Last week, Hey Tiger founder Cyan Ta’eed announced the ethical chocolate brand would be closing up shop after just three years (those fatal first three years that claim so many startup businesses). While Hey Tiger enjoyed strong brand love from its consumer base, it faced complexity across other parts of the business.
In her announcement letter, Ta’eed openly cited the challenges plaguing the brand, namely the ability to actually scale and start generating profit. But it’s easy to be a backseat driver in the face of a brand closure; nobody but those inside and at the top really know the depth of the issues that plagued the business and led to its unfortunate closure, so we can only really speculate.
Regardless of the detail behind Hey Tiger’s closure, its case highlights some important reminders for budding social entrepreneurs as well as SMEs, to strategically strike the balance between purpose and what is commercially sound.
Engage experts to fill your knowledge gaps
The first lesson is to seek out and connect with people who have the industry experience and skills necessary to help you overcome the difficulties you envisage — or perhaps more pertinently, couldn’t possibly envisage. Creating a trusted circle of advisors surrounding your business is critical, even more so when you’re in unfamiliar territory.
This idea brings together two key principles of the effectuation entrepreneurship theory, proposed by Dr Saras Sarasvathy. The first step is to understand your capabilities and what your limitations are. This then allows you to identify who to look at to form strategic partnerships and collaborations with to fill capability gaps.
And that’s more than just hiring a consultant or engaging a partner, it’s about being collaborative and weaving their skills together with yours, to then iterate together to increase the overall capability of the business.
Work through your values with your commercial reality
Having bold impact goals is admirable, but the commercial viability of the business needs to be part of that consideration for it to feel like you’re making progress towards that goal. There is absolutely nothing wrong with having a big audacious vision for your impact. In fact, it’s recommended!
Tempering that to align with what is achievable for where you’re at isn’t about making that vision any weaker, it’s about being financially pragmatic. When it comes to acting on your values, there are more methods than just financial contribution that equate to positive impact outside of your business.
This presents an opportunity to think creatively about the impact you want to have and how to scale that in line with your growth over time. It could also be a source of competitive advantage or another angle to explore your brand story from, all of which contributes back to building your brand equity.
Lessons from Hey Tiger: Make strategy a habit
Solidifying your strategic foundations at the outset is always recommended. Taking full stock of the conditions surrounding your bold entry into market forms the initial stage of that. What is easy to overlook, however, are regular opportunity and risk assessments to help scenario plan for changing conditions.
Sure, a pandemic isn’t going to threaten the economy all that frequently (hopefully), but certainly recessions and dips in consumer spending do. Planning ahead for what resources need to shift or actions need to be taken if certain conditions present themselves is savvy business.

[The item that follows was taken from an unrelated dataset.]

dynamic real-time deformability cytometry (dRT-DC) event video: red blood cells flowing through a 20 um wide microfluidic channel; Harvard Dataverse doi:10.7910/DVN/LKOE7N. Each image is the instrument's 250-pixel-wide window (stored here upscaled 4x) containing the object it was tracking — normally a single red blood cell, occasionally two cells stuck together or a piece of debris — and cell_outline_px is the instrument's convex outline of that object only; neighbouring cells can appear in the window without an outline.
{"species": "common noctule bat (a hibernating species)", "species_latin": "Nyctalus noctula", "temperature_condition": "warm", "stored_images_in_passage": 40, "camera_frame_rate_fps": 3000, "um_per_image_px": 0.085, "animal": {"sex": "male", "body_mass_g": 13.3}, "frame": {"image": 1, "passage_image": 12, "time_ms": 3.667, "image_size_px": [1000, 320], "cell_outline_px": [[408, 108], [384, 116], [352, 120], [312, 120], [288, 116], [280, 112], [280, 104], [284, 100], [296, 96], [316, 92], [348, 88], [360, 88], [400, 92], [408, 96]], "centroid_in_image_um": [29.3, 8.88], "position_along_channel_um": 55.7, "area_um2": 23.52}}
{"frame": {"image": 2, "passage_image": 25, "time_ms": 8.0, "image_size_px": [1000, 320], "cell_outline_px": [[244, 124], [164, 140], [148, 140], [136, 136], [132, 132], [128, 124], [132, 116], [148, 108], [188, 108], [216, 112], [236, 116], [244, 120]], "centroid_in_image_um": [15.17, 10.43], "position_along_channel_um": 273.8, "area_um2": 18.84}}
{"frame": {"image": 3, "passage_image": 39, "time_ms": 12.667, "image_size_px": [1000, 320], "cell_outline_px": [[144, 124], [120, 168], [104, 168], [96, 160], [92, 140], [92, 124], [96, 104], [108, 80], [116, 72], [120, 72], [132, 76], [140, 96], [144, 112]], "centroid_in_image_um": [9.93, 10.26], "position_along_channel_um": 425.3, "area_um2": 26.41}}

Forming strategic partnerships to bolster your buying power or shore up resources throughout the supply chain can be clever ways to weather external forces that are outside of your control. They potentially align with disrupting the status quo in another way, if your big vision isn’t quite within reach yet.
Purpose-led businesses can find themselves stuck in a gooey centre, as Hey Tiger has, where impact is too great for the business side to keep up with sustainably. One way to avoid getting stuck here is to have strategic structures in place to form a tether, so that impact goals are more progressive and in line with commercial reality.
It’s quite bitter to see a disruptive, vibrant and conscious brand like Hey Tiger have to close its doors. It is, however, a stand out example of a brand not wanting to compromise its values and what it sought out to do. Closure is a difficult, gut-wrenching decision, but ultimately allows the brand’s integrity to remain intact.
It’s critical to learn from the real reasons behind brand failures, particularly social enterprises, so that future entrepreneurs can learn from the missteps.